SYL Soal Jenderal Polisi Jadi Penjabat Gubernur: Ibarat Pilot Bawa Bus

Editor: Mulyadi Abdillah
SYL Soal Jenderal Polisi Jadi Penjabat Gubernur: Ibarat Pilot Bawa Bus
Syahrul Yasin Limpo

RAKYATKU.COM, MAKASSAR - Ketua Asosiasi Pemerintah Provinsi Seluruh Indonesia (APPSI), Syahrul Yasin Limpo (SYL) punya analogi tentang wacana pengangkatan jenderal polisi sebagai penjabat gubernur. 

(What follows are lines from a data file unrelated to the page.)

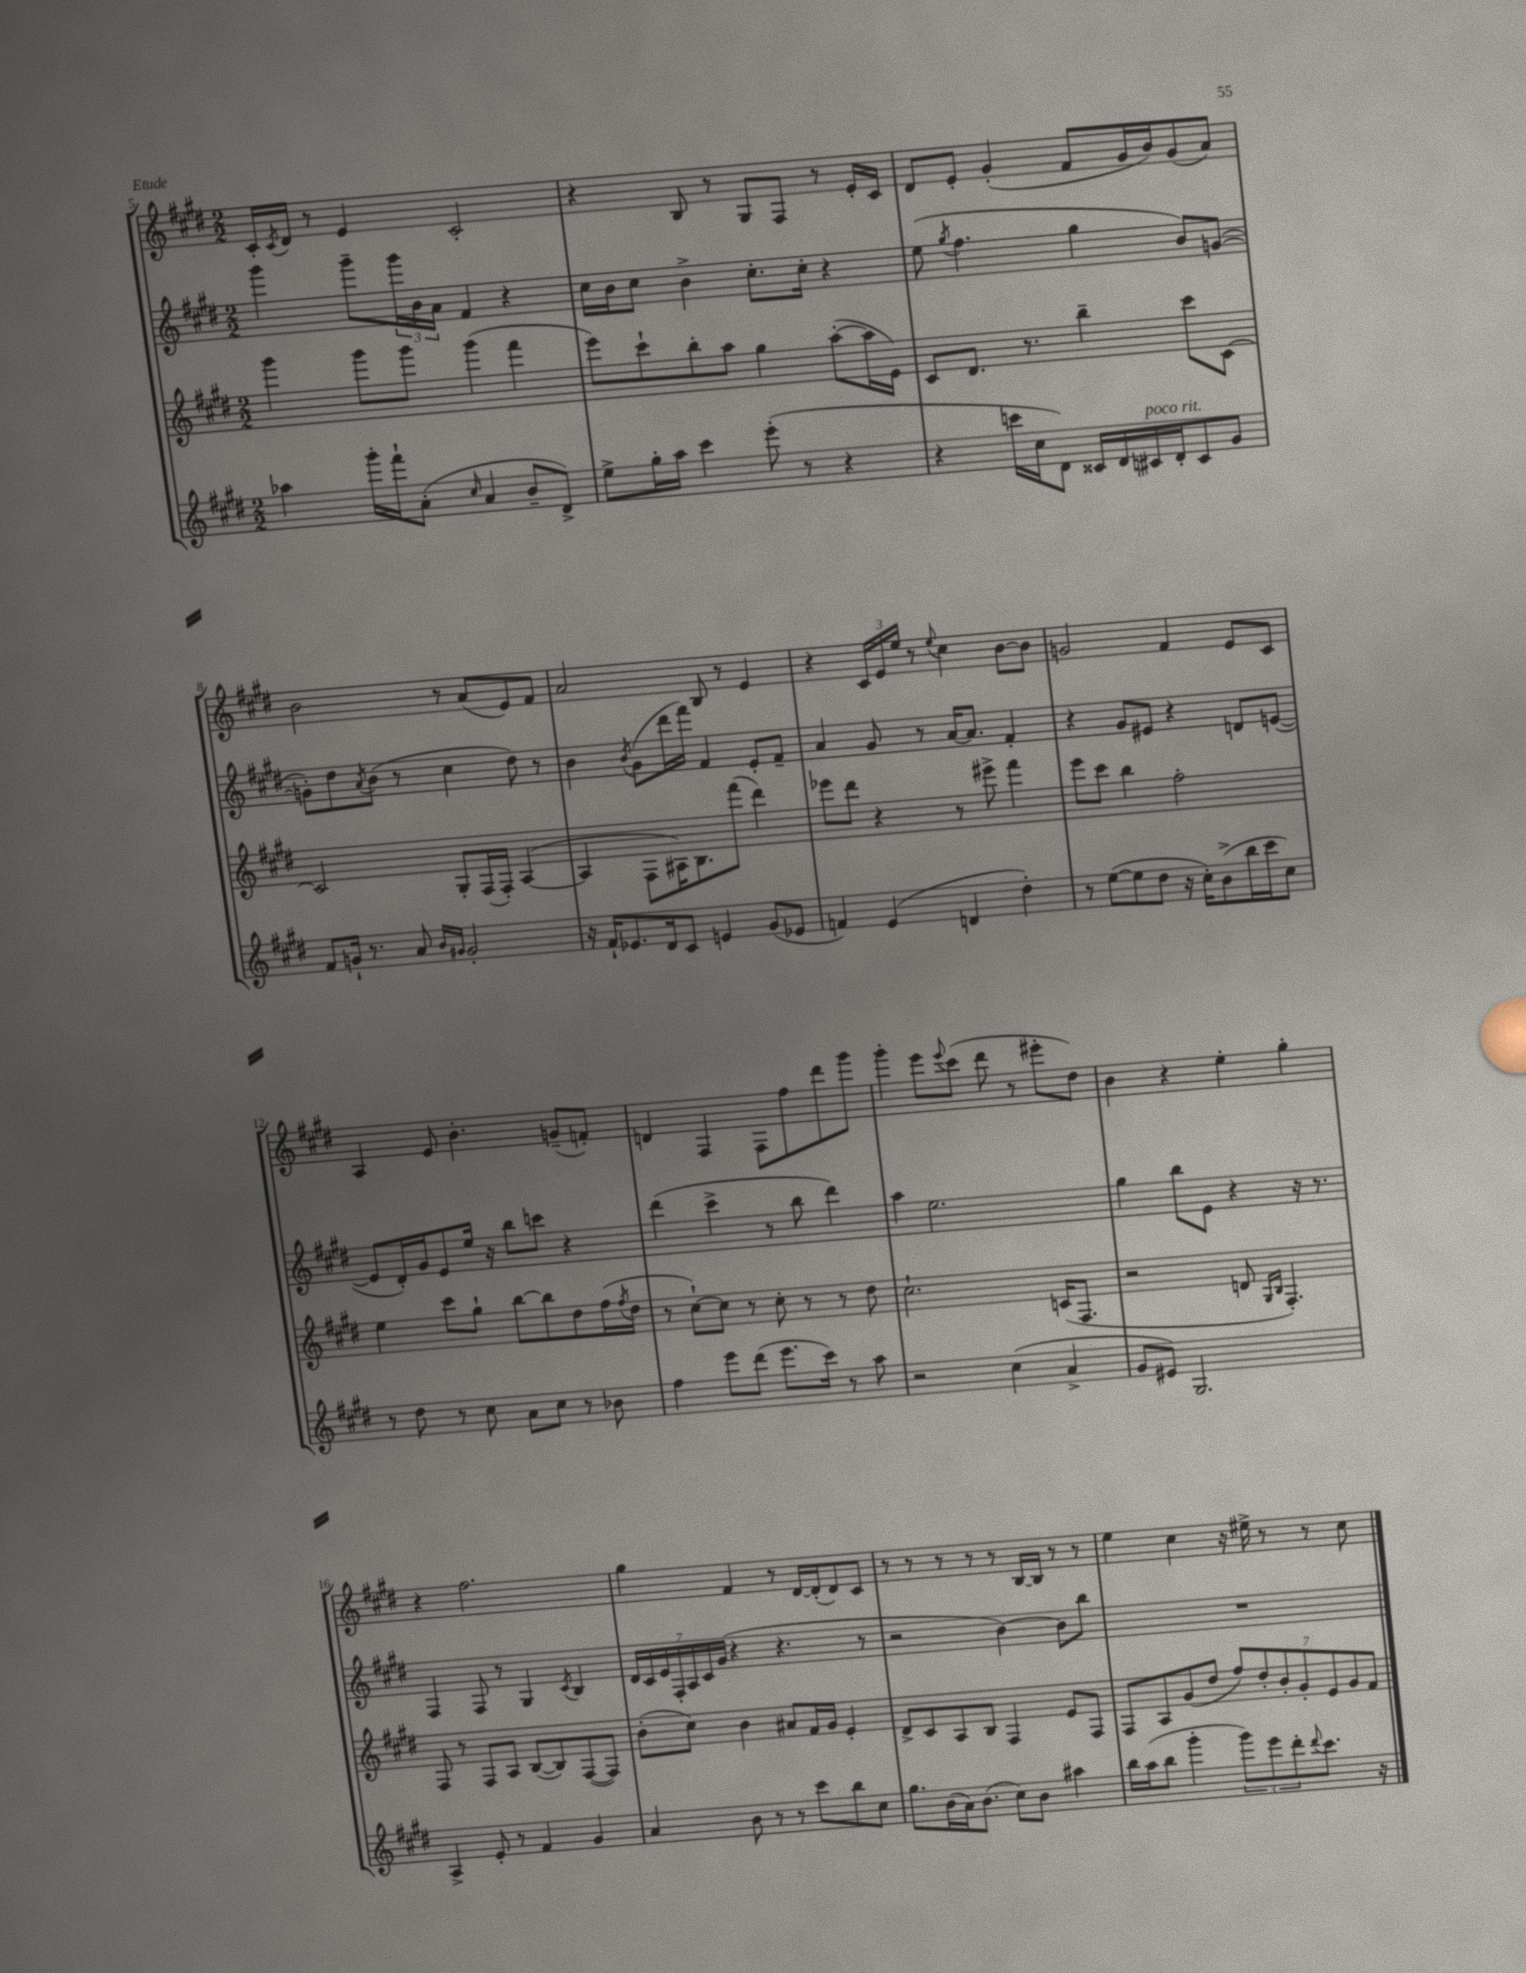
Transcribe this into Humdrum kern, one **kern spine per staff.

**kern	**kern	**kern	**kern
*staff4	*staff3	*staff2	*staff1
*clefG2	*clefG2	*clefG2	*clefG2
*k[f#c#g#d#]	*k[f#c#g#d#]	*k[f#c#g#d#]	*k[f#c#g#d#]
*M2/2	*M2/2	*M2/2	*M2/2
4aa-\	4ggg#\	4ggg#\	16c#'/LL
.	.	.	8qc#/
.	.	.	16d#/JJ
.	.	.	8r
16ggg#'\LL	8ggg#\L	8ggg#~\L	4e/
16fff#`\J	.	.	.
(8a'\J	8ggg#\J	24ggg#\L	.
.	.	24b\	.
.	.	24a\JJ	.
16qqcc#/	.	.	.
4a/	(4ggg#\	4f#/	2c#'/
8b~/L	4fff#\	4r	.
8d#^/J)	.	.	.
=	=	=	=
8ee^\L	8eee\L)	16cc#\LL	4r
.	.	16b\J	.
16gg#'\L	8ccc#`\	8cc#\J	.
16aa\JJ	.	.	.
4ccc#\	8bb'\	4b^\	8B/
.	8aa\J	.	8r
(8eee'\	4gg#\	8.cc#'\L	8G#/L
8r	.	.	8F#/J
.	.	16cc#'\Jk	.
4r	([8aa'\L	4r	8r
.	16aa\]L	.	16e'/LL
.	16e\JJ)	.	16c#/JJ
=	=	=	=
4r	8c#/L	(8ee\	8d#/L
.	.	8qgg#/	.
.	8.d#/J	4.ff#\	8e'/J
16ccc\LL	.	.	(4g#'/
16cc#\J	8.r	.	.
8d#\J)	.	.	.
16c##/LL	4bb~\	4gg#\	8f#/L
16d#/	.	.	.
16c#/	.	.	16g#/L
16d#'/J	.	.	16b/J)
8c#/	8ccc#\L	8b/L)	(8g#/
8g#/J	[8c#\J	([8g/J	8a/J)
=	=	=	=
8f#/L	2c#/]	8g'\]L)	2b\
16g`/Jk	.	8dd#\	.
8.r	.	.	.
.	.	8qa/	.
.	.	(8b\J	.
8a/	.	8r	.
16qqb/LL	.	.	.
16qqg#/JJ	.	.	.
2g#'/	8G#'/L	4cc#\	8r
.	(16F#/L	.	(8a/L
.	16F#'/JJ)	.	.
.	([4A/	8dd#\)	8e/)
.	.	8r	8f#/J
=	=	=	=
16r	4A/]	4b\	2a/
16f#`/LK	.	.	.
8.e-/	.	.	.
.	.	8qb/	.
.	8F#\L	(8g#\L	.
16d#/k	.	.	.
8c#/J	16A#\K)	16ddd#\L	.
.	8.B\	16fff#\JJ)	.
4e/	.	4f#/	8B/
.	(8fff#\J	.	8r
(8g#/L	4ddd#\)	8e'/L	4e/
8e-/J	.	8f#~/J	.
=	=	=	=
4f/)	8eee-\L	4a/	4r
.	8ddd#\J	.	.
(4e/	4r	8g#/	24c#/LL
.	.	.	24e/
.	.	.	24ee/JJ
.	.	8r	8r
.	.	.	8qqee/
4d/	8r	[16a/LK	4cc#\
.	.	8.a/]J	.
.	8eee#^\	.	.
4dd#'\)	4fff#\	4f#'/	[8b\L
.	.	.	8b\]J
=	=	=	=
8r	8eee\L	4r	2g/
([8ee\L	8ccc#\J	.	.
8ee\]	4bb\	8g#/L	.
8dd#\J	.	8e#/J	.
16r	2ff#'\	4r	4f#/
16cc#'\LK)	.	.	.
(8b^\	.	.	.
16bb\L	.	8d/L	8e/L
16ccc#\J	.	.	.
8cc#\J)	.	([8e/J	8c#/J
=	=	=	=
8r	4ee\	8e/]L	4A/
8dd#\	.	16d#'/L)	.
.	.	16g#/J	.
8r	8ccc#\L	8e/	8e/
8cc#\	8gg#`\J	16ee/Jk	4.b'\
.	.	16r	.
8a\L	[8bb\L	8bb\L	.
8cc#\J	8bb\]	8ccc\J	.
8r	8dd#\	4r	(8g~/L
8b-\	(16ff#\L	.	8f'/J)
.	8qff#/	.	.
.	16dd#\JJ	.	.
=	=	=	=
4ff#\	8r	(4ddd#\	4d/
.	[8cc#`\L)	.	.
8eee\L	8cc#\]J	4ccc#^\	4F#/
(8ddd#\J	8r	.	.
8.eee\L	8cc#'\	8r	8F#\L
.	8r	8bb\	8ff#\
16ccc#\Jk)	.	.	.
8r	8r	4ddd#\)	8ddd#\
8aa\	8dd#\	.	8ggg#\J
=	=	=	=
2r	2.cc#`\	4aa\	4ggg#'\
.	.	2.ee\	8eee\L
.	.	.	8qqeee/
.	.	.	(8ccc#\J
(4cc#\	.	.	8ddd#\
.	.	.	8r
4a^/	(16c/LK	.	8eee#'\L
.	8.F#/J	.	.
.	.	.	8dd#\J)
=	=	=	=
8g#/L	2r	4gg#\	4b\
8e#/J)	.	.	.
2.G#/	.	8bb\L	4r
.	.	8e\J	.
.	8d/	4r	4ee'\
.	16qqG#/LL	.	.
.	16qqB/JJ	.	.
.	4.F#'/)	.	.
.	.	16r	4gg#'\
.	.	8.r	.
=	=	=	=
4A^/	8F#/	4F#/	4r
.	8r	.	.
8e'/	8F#/L	8F#/	2.ff#\
8r	8A/J	8r	.
4f#/	([8B/L	4G#/	.
.	8B/])	.	.
.	.	8qc#/	.
4g#/	([8F#/	4B/	.
.	8F#/]J)	.	.
=	=	=	=
4a/	(8b'\L	28d#/LL	4gg#\
.	.	28c#/	.
.	.	28e/	.
.	.	28F#'/	.
.	8cc#\J)	.	.
.	.	28A/	.
.	.	28c#/	.
.	.	(28g#/JJ	.
8b\	4b\	4r	4f#/
8r	.	.	.
8r	8a#/L	4.r	8r
8ccc#\L	16f#/L	.	[16d#/LL
.	16g#/JJ	.	(16d#'/]J
8bb\	4e'/	.	8d#/)
8cc#\J	.	8r	8c#/J
=	=	=	=
8.gg#\L	8d#^/L	2r	8r
.	8c#/	.	8r
(16b\L	.	.	.
16a\J)	8A/	.	8r
(8.b\J	.	.	.
.	8B/J	.	8r
8cc#\L)	4F#/	[4b\)	8r
8b\J	.	.	[16B/LL
.	.	.	16B/]JJ
4aa#\	8e/L	8b\]L	8r
.	8F#/J	8bb\J	8r
=	=	=	=
16bb\LL	8F#/L	1r	4ee\
(16aa\J	.	.	.
8bb\J	8A/	.	.
4ggg#'\	(8g#/	.	4cc#\
.	8dd#/J	.	.
12ggg#\L)	14ff#/L)	.	16r
.	.	.	16ee#^\
.	14dd#'/	.	.
12eee\	.	.	.
.	.	.	8r
.	14b'/	.	.
12ddd#'\	.	.	.
.	14g#'/	.	.
8qqddd#/	.	.	.
8.ccc#\J	.	.	8r
.	14e/	.	.
.	14g#/	.	.
.	.	.	8cc#\
.	14f#/J	.	.
16r	.	.	.
==	==	==	==
*-	*-	*-	*-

SYL beranggapan, sejatinya sebuah daerah atau provinsi dipimpin dari kalangan pemerintahan yang mengerti tentang bidang pemerintahan.

"Karena yang paling ngerti kalau membawa bus yang baik tentu sopir bus. Kalau pilot pesawat yang masuk membawa bus nanti penumpang takut diatasnya," ujar Syahrul Yasin Limpo, Sabtu (3/2/2018).

Gubernur Sulsel dua periode ini menilai, tentu masyarakat mendambakan daerahnya dipimpin dari kalangan yang ahli dalam bidang pemerintahan.

"Para penumpang, sesaat lagi bus ini akan dikemudikan oleh pilot pesawat jet. Tentu penumpang semua mati rasa, belum mati fisik. Tapi bayangkan kalau 9 juta masyarakat Sulsel bisa mati rasa karena itu?," katanya.

"Jangan benturkan saya dengan TNI polri, saya baik-baik saja dengan mereka. Tapi apakah bisa saya jadi kapolri juga? Untuk menjadi kapolsek saja saya tidak punya kemampuan," lanjut SYL yang masa jabatannya akan habis pada April mendatang. 

Diketahui, Kemendagri mengusulkan mengangkat dua jenderal polri menjadi Penjabat Gubernur di Jawa Barat dan Sumatera Utara.

Khusus untuk Provinsi Sulsel, kata SYL, tidak mesti orang Sulsel yang menjadi penjabat. Yang penting menurutnya, sang penjabat bisa berpihak pada rakyat. "Jangan kita egoisentris," demikian SYL.